Couldn't get a good picture of it, but there is a really cool zig-zag pattern down the wall of the hole where the thread was machined away.
 
You may consider filling the holes with solder.

Flux and low heat and a mess but it will fill in the holes and color will be close enough if leaving bare metal.

If painting Bondo will do.

Sent from my SAMSUNG-SM-G930A using Tapatalk
 
You may consider filling the holes with solder.

Flux and low heat and a mess but it will fill in the holes and color will be close enough if leaving bare metal.

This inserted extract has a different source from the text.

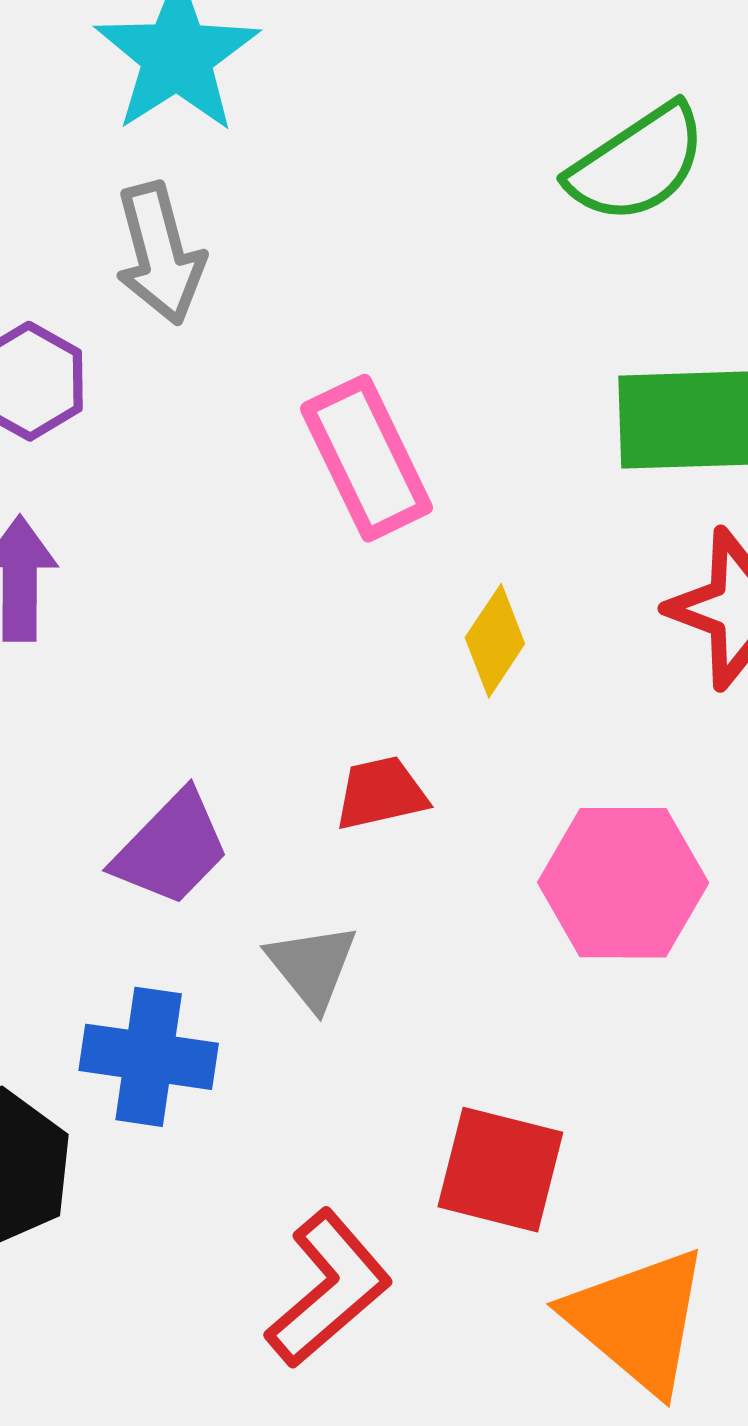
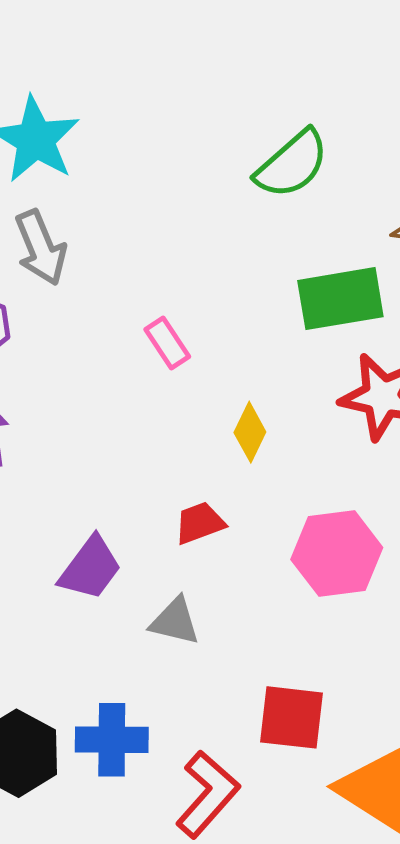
pink rectangle: (366, 458) -> (167, 343), size x0.6
gray triangle: (312, 966) -> (175, 621), turned -30
blue cross: (149, 1057) -> (112, 740), moved

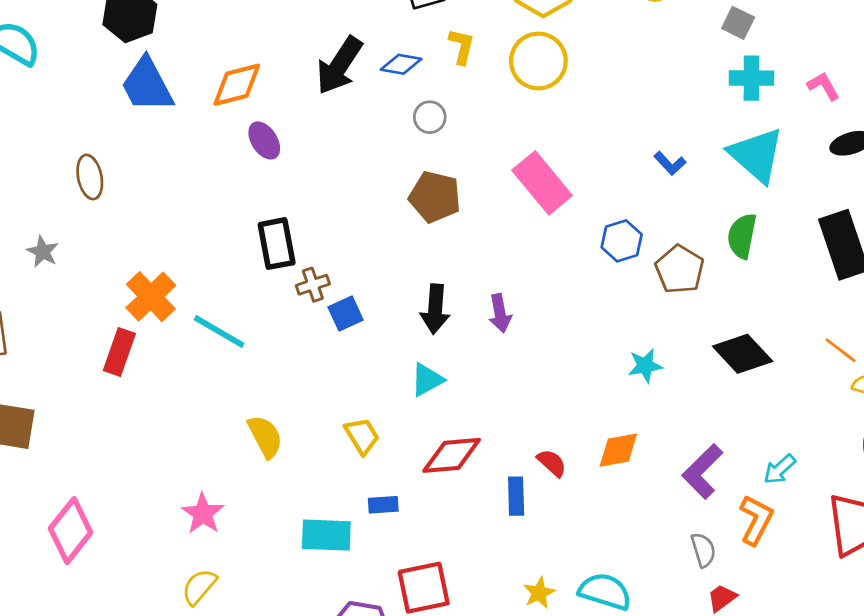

If painting Bondo will do.

Sent from my SAMSUNG-SM-G930A using Tapatalk

Didn't think of that! I'd be concerned about the structural integrity of the repair under load. This isn't anything crazy, but the flange does support the weight of the entire cylinder assembly plus the pneumatic force applied when the cylinder is in the return stroke position. I also expect this part to heat up quite a bit, perhaps as much as 200*F in continuous operation. The Loctite 609 is temperature stable and will retain 75% of full strength at 100*C - although I am not relying on the Loctite for mechanical stability, but rather the thread engagement.

This part will we painted at some point, not sure if my buddy will use bondo or just gloss paint over the rough casting.
 
Really got my interest up on this. I am looking at PM Researches #3 steam engine kit. I am wondering if the machining on this kit can be done with only a SB 9C lathe and a drill press. I don't have a mill.